Provided passage =>
----
We now define a Markov proper family. This is a proper family where the sections are rectangles, and with a property which can be informally stated as `different forward $\RRR$-transition implies different future, and different backward $\RRR$-transitions implies different past.'
\begin{defn}
A proper family $(\RRR, \SSS)$ is \emph{Markov} if the sets $R_i$ are rectangles, and we have the following Markov property: let $H$ denote the Poincaré return map for $\bigcup_i R_i$ with respect to the flow $(\phi_t)$. Then if $ x \in R_i$ and $ H(x) \in R_j$, and $z \in R_i$ and $H(z) \notin R_j$, then $z \notin V^{\sts}_{\diam R_i}(x)$. Similarly, if $ x \in R_i$ and $ H^{-1}(x) \in R_j$, and $z \in R_i$ and $H^{-1}(z) \notin R_j$, then $z \notin V^u_{\diam R_i}(x)$.
----
What to work on =>
1 – In the passage on Markov proper families, what kind of sets must the sections be?
2 – Extend the passage defining a Markov proper family, beginning right after its final sentence.
The data that comes after the text has nothing to do with what you are asked to do.

Dataset extract =>
----
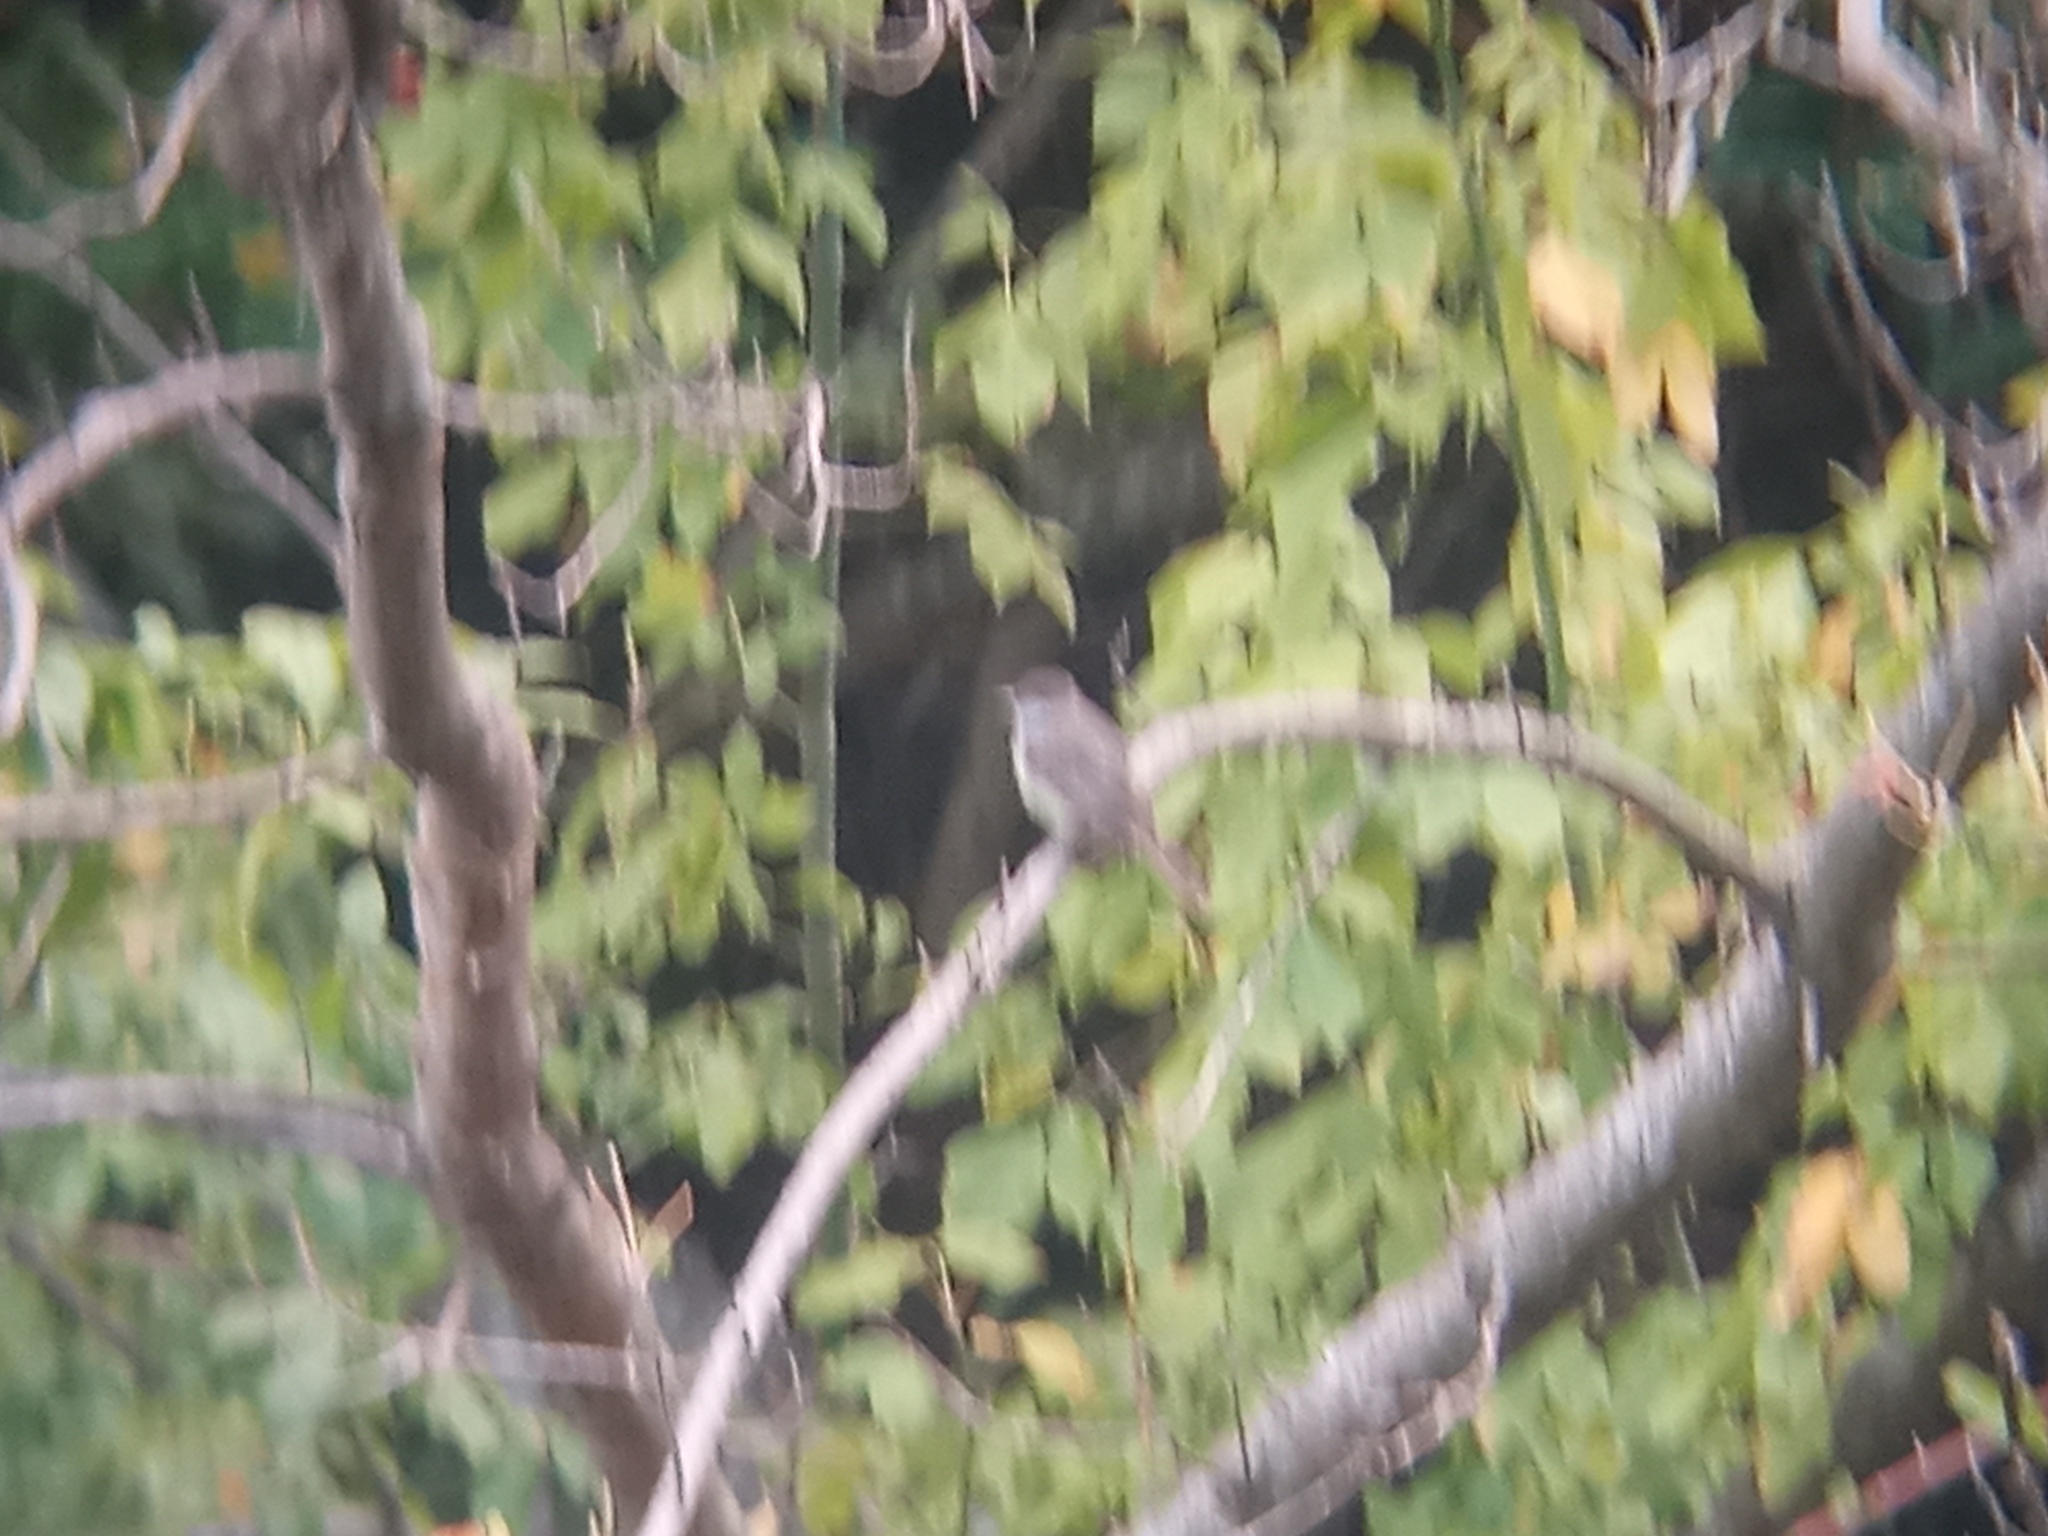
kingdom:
----
Results for each task =>
1 – Rectangles.

2 –
\end{defn}
The reason we call the families defined in Definition \ref{defn:pollicott} \emph{pre-Markov} is because the argument of \S7 of \cite{bowen-symbolic}, and \S2 of \cite{pollicott} gives a construction to build Markov families out of pre-Markov families. The motivation for setting things up this way is that the existence of pre-Markov families can be seen to be unproblematic, whereas the existence of proper families with the Markov property is certainly non-trivial. More formally, we have:
\begin{lem} \label{PtoB}
If $(\BBB, \DDD)$ is a pre-Markov proper family at scale $\alpha$ for a metric Anosov flow, then there exists a Markov proper family $(\RRR, \SSS)$ at scale $\alpha$ so that for all $i$, there exists an integer $j$ and a time $u_j$ with $|u_j|\ll \alpha$ such that $R_i \subset \phi_{u_j}B_j$.
\end{lem}
This is proved in \cite[\S7]{bowen-symbolic} in the case of Axiom~A flows, and the construction in \S2 of \cite{pollicott} adapts this proof to the case of metric Anosov flows, culminating in the statement of \cite[\S 2.2 `Key Lemma']{pollicott}. We note that for metric Anosov flows, pre-Markov proper families $(\BBB, \DDD)$ can be found at any given scale $\alpha>0$, and thus Lemma \ref{PtoB} provides Markov proper families at any small scale $\alpha>0$ (in the sense of Definition \ref{defn:proper}).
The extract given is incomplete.